Mut und Gegenwehr
Zum 80. Jahrestag des Stauffenberg-Attentats am 20. Juli: Der Widerstand gegen den Nationalsozialismus war vielschichtig. Ein Überblick.
Das Bild des deutschen Widerstands nach Hitlers Machtübernahme 1933 ist vielfältig. Zwar unterstützte eine große Mehrheit der deutschen Bevölkerung das Hitler-Regime bis 1945. Doch einzelne Gruppen leisteten Widerstand. Sie bestanden aus Männern und Frauen unterschiedlichster Herkunft, Berufe und Orientierungen – unter ihnen Arbeiter, Offiziere, Zivilisten, Studenten und Adlige. Der früheste und konsequenteste Widerstand gegen den Nationalsozialismus wurde von den Gruppen getragen, gegen die sich das NS-Regime zuerst gewendet hatte: Kommunisten, Sozialdemokraten und Gewerkschafter. Nach der Zerschlagung ihrer Organisationen agierten die Mitglieder häufig im Untergrund oder aus dem Exil.
Das Stauffenberg-Attentat
Die charismatische Figur des adligen Berufsoffiziers Claus Graf von Stauffenberg gilt als Symbolfigur des deutschen Widerstands. Das Stauffenberg-Attentat auf Adolf Hitler am 20. Juli 1944 gilt als bedeutendster Umsturzversuch im „Dritten Reich“. Hitler überlebte die Explosion des Sprengsatzes, den Stauffenberg in dessen Hauptquartier hinterlassen hatte. Über 200 Personen gehörten zum Netzwerk um Stauffenberg, das den bestgeplanten aller Staatsstreichversuche trug: konservative Offiziere und Beamte, Geistliche sowie einige Sozialisten. Der Anschlag ist zwar der bekannteste, aber nicht der einzige auf Hitlers Leben. Bis 1945 überlebte der Diktator mindestens 39 Attentate.
Der unsichtbare Widerstand gegen das NS-Regime
Vielfach agierten Regimegegner auf eigene Faust: In Berlin verteilte das Ehepaar Elise und Otto Hampel seit 1940 Postkarten und Handzettel, die zum Widerstand gegen den Nationalsozialismus aufriefen. Bekannter ist heute die Weiße Rose: Die Gruppe Münchener Studenten um Hans und Sophie Scholl wurde beim Verteilen von Flugblättern erwischt. Am 22. Februar 1943 wurden die Geschwister Scholl und weitere Mitstreiter hingerichtet.
Von Bedeutung waren auch weniger sichtbare Formen des Widerstands: Der Aufbau subversiver Informationsnetze, das Verstecken Verfolgter, die Fälschung von Pässen für jüdische Bürger, die Verbreitung von Nachrichten der BBC, das heimliche Verteilen von Brot an ausländische Zwangsarbeiter, die Verweigerung des Hitlergrußes.

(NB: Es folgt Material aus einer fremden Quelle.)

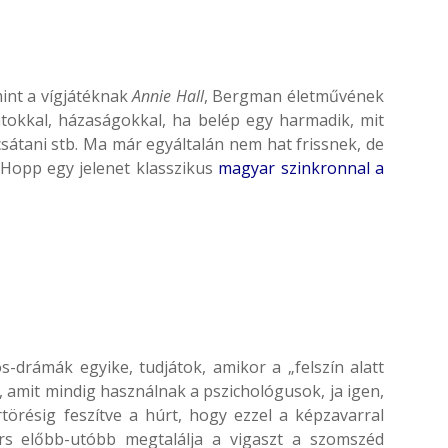
mint a vígjátéknak
Annie Hall
, Bergman életművének
tokkal, házaságokkal, ha belép egy harmadik, mit
csátani stb. Ma már egyáltalán nem hat frissnek, de
Hopp egy jelenet klasszikus
magyar szinkronnal a
-drámák egyike, tudjátok, amikor a „felszín alatt
 amit mindig használnak a pszichológusok, ja igen,
rtörésig feszítve a húrt, hogy ezzel a képzavarral
árs előbb-utóbb megtalálja a vigaszt a szomszéd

Die historische Bedeutung des Widerstands im Nationalsozialismus
Der Widerstand im Nationalsozialismus steht trotz seines äußeren Scheiterns für einen unzerstörten Restbestand an Menschlichkeit, Empathie, Mut und Gegenwehr, die selbst unter Bedingungen totaler Herrschaft überlebt hatten. Die entschiedene Ablehnung des Regimes, die verschiedene Widerstandsgruppen verband, bleibt das wichtigste Erbe des Widerstands für die politische Traditionsbildung in Deutschland nach 1945.
Stephan Malinowski ist ein deutscher Historiker. Er lehrt an der University of Edinburgh.